◆ EXERCISE INSTRUCTIONS ◆
Below this line is a set of entries; quote exactly the lines from the line that contains "adenocarcinoma was stained" to the line that contains "cancer (adenocarcinoma (low-grade))", both lines included.

◆ MATERIAL TO PROCESS ◆
________________

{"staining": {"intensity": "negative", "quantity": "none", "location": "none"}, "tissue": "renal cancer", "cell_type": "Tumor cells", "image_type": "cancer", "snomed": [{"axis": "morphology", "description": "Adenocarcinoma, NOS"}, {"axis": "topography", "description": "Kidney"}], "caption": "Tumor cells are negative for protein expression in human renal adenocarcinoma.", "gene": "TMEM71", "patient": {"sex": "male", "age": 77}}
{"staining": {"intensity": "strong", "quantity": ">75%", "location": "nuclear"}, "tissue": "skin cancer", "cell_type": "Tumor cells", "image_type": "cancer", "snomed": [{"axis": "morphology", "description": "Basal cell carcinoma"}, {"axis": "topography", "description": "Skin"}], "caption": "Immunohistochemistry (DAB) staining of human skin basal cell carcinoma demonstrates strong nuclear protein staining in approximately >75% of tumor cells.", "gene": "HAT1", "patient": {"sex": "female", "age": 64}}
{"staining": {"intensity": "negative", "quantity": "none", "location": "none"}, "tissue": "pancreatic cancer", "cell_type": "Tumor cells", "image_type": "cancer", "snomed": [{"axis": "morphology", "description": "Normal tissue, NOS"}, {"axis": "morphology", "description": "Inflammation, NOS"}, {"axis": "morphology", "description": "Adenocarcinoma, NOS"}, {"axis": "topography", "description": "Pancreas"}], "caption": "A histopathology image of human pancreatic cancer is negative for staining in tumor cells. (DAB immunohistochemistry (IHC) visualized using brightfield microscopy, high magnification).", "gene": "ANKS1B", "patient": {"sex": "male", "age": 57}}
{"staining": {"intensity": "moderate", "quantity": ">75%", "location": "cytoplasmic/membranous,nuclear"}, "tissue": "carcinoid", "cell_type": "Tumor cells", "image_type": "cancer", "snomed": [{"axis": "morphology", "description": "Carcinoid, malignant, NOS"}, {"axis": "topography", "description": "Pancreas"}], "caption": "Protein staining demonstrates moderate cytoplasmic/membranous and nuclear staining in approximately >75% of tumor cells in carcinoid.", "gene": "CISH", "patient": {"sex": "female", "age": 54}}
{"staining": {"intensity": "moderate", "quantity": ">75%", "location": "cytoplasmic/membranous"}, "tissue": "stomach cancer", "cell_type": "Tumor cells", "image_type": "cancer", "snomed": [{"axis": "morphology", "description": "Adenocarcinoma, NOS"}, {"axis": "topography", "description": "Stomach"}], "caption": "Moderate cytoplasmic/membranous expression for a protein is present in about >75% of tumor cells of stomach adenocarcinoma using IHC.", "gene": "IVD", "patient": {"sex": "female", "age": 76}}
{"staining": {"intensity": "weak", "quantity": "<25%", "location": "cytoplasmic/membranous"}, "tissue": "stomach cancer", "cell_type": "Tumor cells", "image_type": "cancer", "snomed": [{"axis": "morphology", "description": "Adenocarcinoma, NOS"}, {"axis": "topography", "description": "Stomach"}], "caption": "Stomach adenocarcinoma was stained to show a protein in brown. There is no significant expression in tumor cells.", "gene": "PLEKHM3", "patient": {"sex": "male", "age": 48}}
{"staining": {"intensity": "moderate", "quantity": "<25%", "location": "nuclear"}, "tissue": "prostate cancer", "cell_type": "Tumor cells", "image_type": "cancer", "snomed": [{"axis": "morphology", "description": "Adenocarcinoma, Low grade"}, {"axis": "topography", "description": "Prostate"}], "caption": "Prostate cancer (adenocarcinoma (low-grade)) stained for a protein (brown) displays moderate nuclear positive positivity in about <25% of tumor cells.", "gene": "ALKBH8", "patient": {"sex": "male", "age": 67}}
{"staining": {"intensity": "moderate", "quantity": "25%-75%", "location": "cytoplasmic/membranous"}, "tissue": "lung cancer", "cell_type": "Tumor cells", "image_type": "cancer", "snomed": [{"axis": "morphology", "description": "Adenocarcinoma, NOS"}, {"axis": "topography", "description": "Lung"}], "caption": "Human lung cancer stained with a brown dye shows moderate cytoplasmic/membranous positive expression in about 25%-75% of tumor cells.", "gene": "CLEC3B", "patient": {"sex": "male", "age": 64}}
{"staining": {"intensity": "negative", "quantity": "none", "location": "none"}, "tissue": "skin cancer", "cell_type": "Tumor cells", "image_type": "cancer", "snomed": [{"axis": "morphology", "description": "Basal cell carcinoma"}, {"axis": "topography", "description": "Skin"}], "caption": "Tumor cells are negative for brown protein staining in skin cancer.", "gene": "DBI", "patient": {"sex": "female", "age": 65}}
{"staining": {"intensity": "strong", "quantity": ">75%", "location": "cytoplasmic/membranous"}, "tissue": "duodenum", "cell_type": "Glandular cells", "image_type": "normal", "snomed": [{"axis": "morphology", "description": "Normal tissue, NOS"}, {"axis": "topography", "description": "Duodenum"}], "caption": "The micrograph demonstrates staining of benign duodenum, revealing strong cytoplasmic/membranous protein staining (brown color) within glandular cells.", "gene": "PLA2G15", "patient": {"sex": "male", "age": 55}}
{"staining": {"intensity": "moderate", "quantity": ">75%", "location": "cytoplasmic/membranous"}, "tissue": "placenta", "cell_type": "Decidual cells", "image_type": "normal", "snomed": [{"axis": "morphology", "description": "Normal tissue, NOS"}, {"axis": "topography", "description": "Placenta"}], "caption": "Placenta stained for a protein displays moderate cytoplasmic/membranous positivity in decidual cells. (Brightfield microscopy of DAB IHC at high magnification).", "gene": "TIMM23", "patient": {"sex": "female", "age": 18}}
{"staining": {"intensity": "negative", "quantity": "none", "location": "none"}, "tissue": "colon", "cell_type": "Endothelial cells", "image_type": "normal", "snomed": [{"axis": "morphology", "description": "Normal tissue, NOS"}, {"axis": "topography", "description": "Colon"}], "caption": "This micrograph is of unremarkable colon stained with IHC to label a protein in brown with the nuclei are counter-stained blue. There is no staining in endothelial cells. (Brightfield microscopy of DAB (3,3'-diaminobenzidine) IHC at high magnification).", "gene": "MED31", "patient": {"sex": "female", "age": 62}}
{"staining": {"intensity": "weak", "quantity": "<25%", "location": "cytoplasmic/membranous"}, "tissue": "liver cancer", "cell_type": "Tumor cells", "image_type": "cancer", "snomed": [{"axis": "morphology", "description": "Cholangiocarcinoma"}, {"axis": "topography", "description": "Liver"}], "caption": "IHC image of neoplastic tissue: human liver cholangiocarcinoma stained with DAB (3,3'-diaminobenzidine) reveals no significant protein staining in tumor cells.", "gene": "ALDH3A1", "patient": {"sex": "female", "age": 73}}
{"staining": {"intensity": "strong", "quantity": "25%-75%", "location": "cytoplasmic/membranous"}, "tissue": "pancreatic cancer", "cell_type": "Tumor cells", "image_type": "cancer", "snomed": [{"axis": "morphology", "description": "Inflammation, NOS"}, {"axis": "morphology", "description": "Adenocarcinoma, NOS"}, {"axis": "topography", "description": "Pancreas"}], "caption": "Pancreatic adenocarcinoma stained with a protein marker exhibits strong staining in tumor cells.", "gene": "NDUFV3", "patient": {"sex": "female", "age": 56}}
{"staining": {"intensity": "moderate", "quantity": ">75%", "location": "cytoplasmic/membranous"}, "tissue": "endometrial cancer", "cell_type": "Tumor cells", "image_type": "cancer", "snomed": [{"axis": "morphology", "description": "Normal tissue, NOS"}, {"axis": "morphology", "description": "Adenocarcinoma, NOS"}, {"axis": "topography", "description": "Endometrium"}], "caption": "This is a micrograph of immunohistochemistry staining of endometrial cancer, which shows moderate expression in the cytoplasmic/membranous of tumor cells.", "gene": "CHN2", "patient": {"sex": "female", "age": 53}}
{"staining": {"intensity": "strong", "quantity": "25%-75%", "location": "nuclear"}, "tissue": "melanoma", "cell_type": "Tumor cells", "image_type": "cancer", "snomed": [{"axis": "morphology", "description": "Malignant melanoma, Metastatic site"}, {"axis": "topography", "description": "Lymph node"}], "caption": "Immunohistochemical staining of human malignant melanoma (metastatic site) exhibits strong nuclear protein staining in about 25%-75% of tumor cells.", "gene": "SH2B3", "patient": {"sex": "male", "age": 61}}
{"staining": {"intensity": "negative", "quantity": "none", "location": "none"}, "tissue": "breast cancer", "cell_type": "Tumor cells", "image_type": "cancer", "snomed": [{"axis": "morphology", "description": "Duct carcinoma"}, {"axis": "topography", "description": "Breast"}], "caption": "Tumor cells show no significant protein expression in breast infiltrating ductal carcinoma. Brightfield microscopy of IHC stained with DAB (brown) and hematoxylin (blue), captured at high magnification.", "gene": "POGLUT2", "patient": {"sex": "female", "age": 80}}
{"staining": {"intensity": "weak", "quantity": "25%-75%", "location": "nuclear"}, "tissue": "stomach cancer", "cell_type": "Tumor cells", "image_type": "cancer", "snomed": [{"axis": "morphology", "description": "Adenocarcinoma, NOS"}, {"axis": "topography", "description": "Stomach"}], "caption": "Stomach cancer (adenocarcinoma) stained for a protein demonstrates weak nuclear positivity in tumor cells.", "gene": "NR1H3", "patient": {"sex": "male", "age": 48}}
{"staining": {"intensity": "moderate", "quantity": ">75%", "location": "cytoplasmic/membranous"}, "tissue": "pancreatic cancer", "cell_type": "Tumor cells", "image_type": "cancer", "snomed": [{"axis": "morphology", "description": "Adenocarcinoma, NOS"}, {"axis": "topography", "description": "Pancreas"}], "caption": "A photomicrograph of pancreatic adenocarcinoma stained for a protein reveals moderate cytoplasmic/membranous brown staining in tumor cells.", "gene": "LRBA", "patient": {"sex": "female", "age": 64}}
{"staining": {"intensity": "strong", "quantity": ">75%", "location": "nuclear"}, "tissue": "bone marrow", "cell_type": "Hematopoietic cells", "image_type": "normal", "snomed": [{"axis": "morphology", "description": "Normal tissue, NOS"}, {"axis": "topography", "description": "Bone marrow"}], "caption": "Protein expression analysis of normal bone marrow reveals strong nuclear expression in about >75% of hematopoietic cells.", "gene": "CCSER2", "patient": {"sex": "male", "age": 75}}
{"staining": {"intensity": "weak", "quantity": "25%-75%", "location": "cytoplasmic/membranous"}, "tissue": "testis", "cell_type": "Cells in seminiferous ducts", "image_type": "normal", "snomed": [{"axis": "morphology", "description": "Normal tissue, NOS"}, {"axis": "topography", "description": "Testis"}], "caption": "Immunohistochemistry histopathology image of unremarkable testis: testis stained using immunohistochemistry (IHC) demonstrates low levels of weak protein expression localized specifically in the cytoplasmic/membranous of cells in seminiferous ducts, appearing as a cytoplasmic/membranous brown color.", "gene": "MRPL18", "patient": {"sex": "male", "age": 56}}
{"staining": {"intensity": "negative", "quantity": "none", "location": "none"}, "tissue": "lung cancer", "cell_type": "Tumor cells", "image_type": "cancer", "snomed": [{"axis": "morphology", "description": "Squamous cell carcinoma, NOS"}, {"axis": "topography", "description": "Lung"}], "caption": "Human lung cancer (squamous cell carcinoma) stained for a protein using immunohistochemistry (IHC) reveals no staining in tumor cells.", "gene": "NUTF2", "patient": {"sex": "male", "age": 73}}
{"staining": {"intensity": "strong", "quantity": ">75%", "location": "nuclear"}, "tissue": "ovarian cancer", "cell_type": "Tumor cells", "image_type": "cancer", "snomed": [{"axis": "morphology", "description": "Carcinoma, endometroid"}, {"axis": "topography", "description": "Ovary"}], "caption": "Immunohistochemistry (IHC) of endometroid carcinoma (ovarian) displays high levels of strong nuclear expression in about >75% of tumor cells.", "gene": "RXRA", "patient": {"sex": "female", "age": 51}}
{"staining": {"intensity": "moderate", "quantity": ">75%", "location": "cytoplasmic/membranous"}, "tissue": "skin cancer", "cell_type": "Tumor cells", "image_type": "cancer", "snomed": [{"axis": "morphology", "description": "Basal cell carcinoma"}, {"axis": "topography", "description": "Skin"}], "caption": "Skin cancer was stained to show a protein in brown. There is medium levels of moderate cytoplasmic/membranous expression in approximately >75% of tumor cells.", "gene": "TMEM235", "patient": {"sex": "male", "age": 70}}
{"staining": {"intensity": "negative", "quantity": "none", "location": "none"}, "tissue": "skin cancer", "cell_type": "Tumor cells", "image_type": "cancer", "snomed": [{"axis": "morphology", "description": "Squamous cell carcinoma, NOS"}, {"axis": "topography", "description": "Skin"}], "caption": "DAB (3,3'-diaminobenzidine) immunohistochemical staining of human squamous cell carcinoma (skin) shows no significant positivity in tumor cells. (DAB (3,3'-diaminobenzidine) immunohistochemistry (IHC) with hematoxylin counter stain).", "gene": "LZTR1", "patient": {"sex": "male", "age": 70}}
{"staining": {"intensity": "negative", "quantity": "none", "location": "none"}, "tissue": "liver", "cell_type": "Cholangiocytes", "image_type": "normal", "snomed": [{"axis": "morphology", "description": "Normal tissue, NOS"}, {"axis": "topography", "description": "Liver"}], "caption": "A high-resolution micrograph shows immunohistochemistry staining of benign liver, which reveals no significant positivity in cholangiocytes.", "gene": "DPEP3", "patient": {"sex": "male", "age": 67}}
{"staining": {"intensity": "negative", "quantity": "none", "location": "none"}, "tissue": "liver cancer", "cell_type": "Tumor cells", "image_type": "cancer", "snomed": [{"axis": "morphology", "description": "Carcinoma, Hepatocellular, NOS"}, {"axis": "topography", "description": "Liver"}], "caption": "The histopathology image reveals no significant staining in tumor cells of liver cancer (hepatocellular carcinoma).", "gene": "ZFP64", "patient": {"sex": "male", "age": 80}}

________________

◆ YOUR SOLUTION ◆
{"staining": {"intensity": "weak", "quantity": "<25%", "location": "cytoplasmic/membranous"}, "tissue": "stomach cancer", "cell_type": "Tumor cells", "image_type": "cancer", "snomed": [{"axis": "morphology", "description": "Adenocarcinoma, NOS"}, {"axis": "topography", "description": "Stomach"}], "caption": "Stomach adenocarcinoma was stained to show a protein in brown. There is no significant expression in tumor cells.", "gene": "PLEKHM3", "patient": {"sex": "male", "age": 48}}
{"staining": {"intensity": "moderate", "quantity": "<25%", "location": "nuclear"}, "tissue": "prostate cancer", "cell_type": "Tumor cells", "image_type": "cancer", "snomed": [{"axis": "morphology", "description": "Adenocarcinoma, Low grade"}, {"axis": "topography", "description": "Prostate"}], "caption": "Prostate cancer (adenocarcinoma (low-grade)) stained for a protein (brown) displays moderate nuclear positive positivity in about <25% of tumor cells.", "gene": "ALKBH8", "patient": {"sex": "male", "age": 67}}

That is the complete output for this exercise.